「あの動画を撮った彼、SNSのアカウントを削除したみたいだよ」

「え? あぁ……そうなんですね」

「廃屋に無許可で侵入してたっぽいし、それ以前の投稿に飲酒をほのめかすような書き込みもあったとかなかったとか。 まぁそんなこんなで、最近は個人を特定しようって動きが加速してたんだ」


「なるほど。 それで慌てて逃げた、と」

「そういうこと。 だけどもう特定されてるんじゃないかな。 俺はこれ以上 彼らのことも動画に映った幽霊さんのことも追いかけるつもりはないけど、暇な人はしばらく色々と嗅ぎ回って情報を拡散していくと思う」



梨乃先輩が言ってた、デジタルタトゥーってやつだ。

何ヶ月か経てば騒ぎも収まってくるだろうけど、それでも完全に消えるわけではない。

近所の人の耳に入れば あっという間に噂は広がり、その地で暮らし続けるのは難しくなるかもしれない。

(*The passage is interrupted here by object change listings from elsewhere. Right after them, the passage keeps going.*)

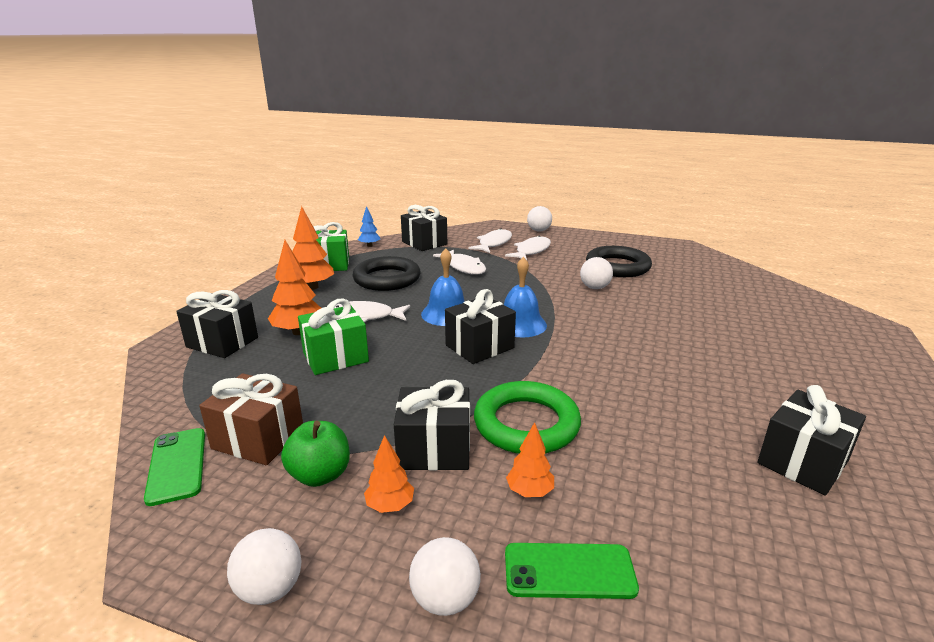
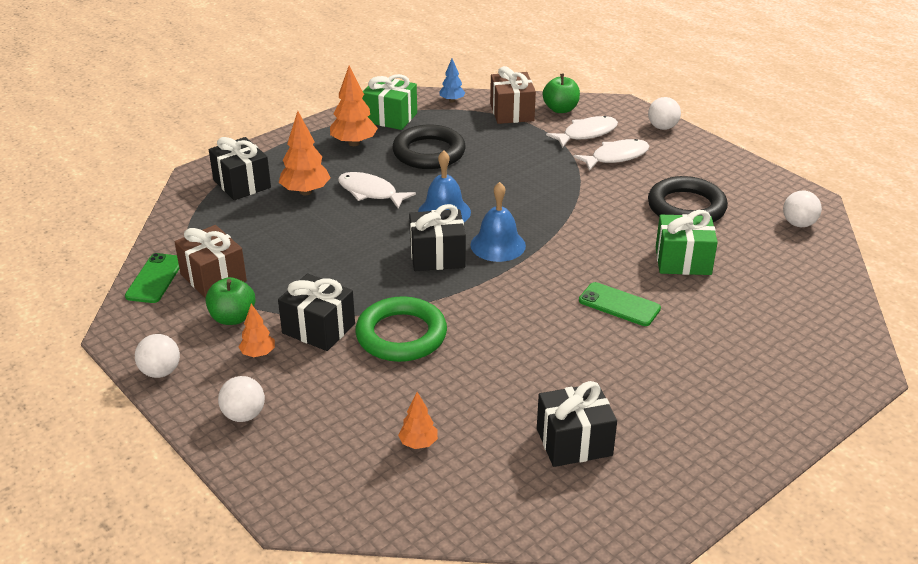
camera: 30 degrees right, 10 degrees up
green gift [298,298,369,375] -> green gift moved to [656,210,718,275]
black gift [401,205,447,251] -> brown gift [490,66,536,124]
white fish [433,249,486,275] -> none
green phone [505,543,639,599] -> green phone moved to [579,282,661,326]
orange tree [506,422,554,497] -> orange tree moved to [398,392,438,449]
white ball [580,257,613,289] -> white ball moved to [783,190,822,227]
none -> green apple [543,74,580,113]

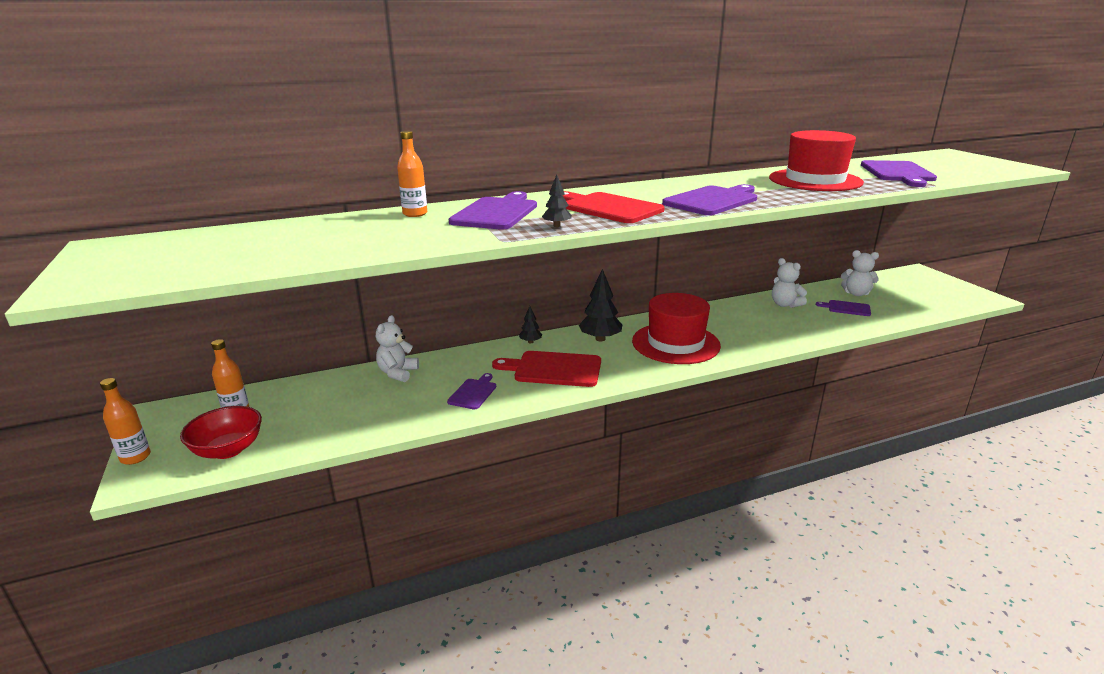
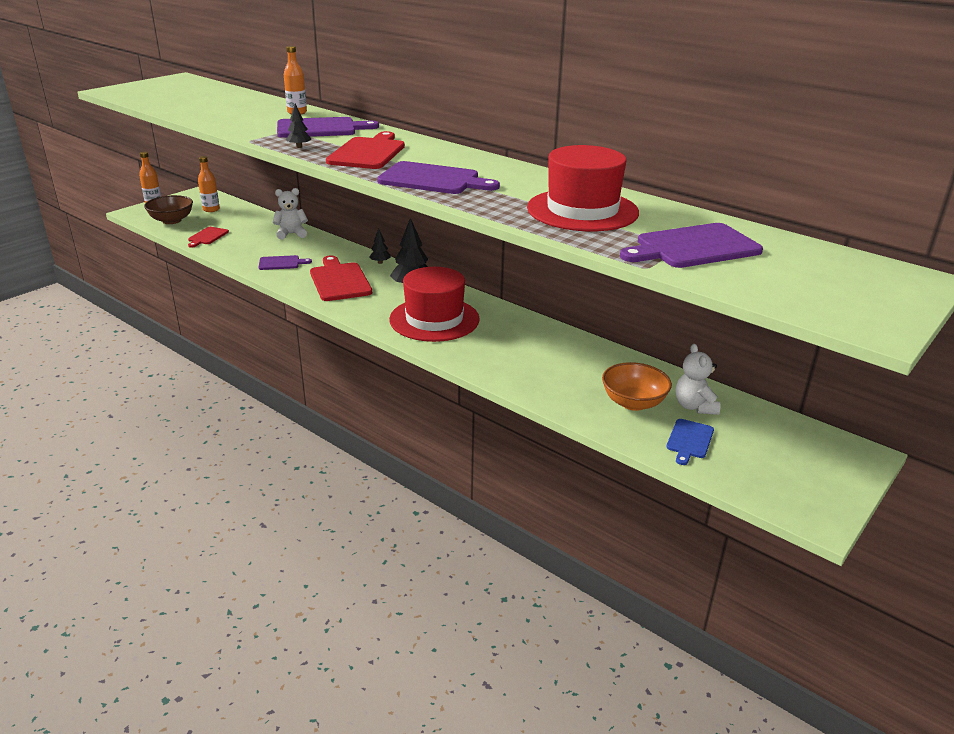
camera: 60 degrees right, 5 degrees up
red bowl [180,406,262,459] -> brown bowl [144,195,193,224]
white teddy bear [772,258,807,308] -> none
purple cutting board [816,300,871,316] -> orange bowl [602,362,672,411]
none -> red cutting board [188,227,229,248]
none -> blue cutting board [666,419,714,465]

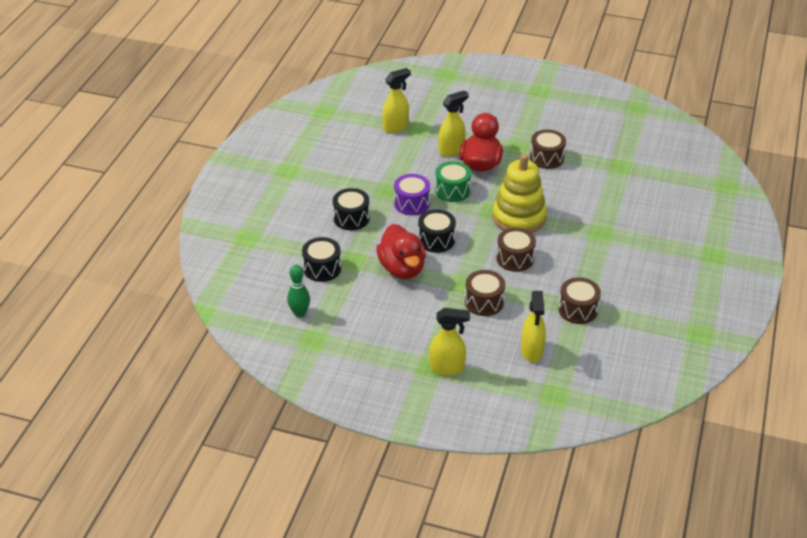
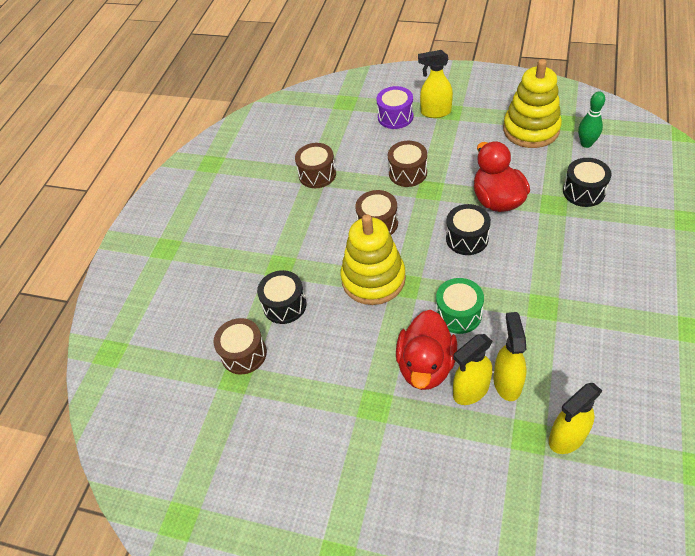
camera: 175 degrees left, 10 degrees up
black drum [333,188,370,230] -> black drum moved to [257,270,307,324]
purple drum [394,174,430,215] -> purple drum moved to [376,86,413,129]
yellow spray bottle [521,291,546,362] -> yellow spray bottle moved to [494,312,526,401]
brown drum [530,129,566,169] -> brown drum moved to [213,318,267,375]
none -> yellow stacking toy [503,59,562,148]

学校内で広まってしまった場合も、かなりしんどい状況が続くと思う。



「……ま、自業自得ですね。 なんならそのまま地獄にまで落ちていって欲しいくらいです」

「アハハ、過激だなぁ。 だけど、そういうドス黒い気持ちは抑えてね? ほら、生霊って無意識に飛んでくことが多いらしいし。 ていうか どうせなら俺に生霊飛ばしてよ、諏訪ちゃんの生霊に取り憑かれてゾクゾクしたいから」

「……相変わらずの変態ですね。 でも、確かに…あんまり負の感情を募らせるのはよくないような気がするので、「ざまぁみろ」って思うだけにしときます」



アイツらの身元が特定されたとしても、私には関係ない。

関係のないところで、炎上でもなんでも勝手にしてればいい。

今の生活が(おびや)かされることがなければ、それでいい。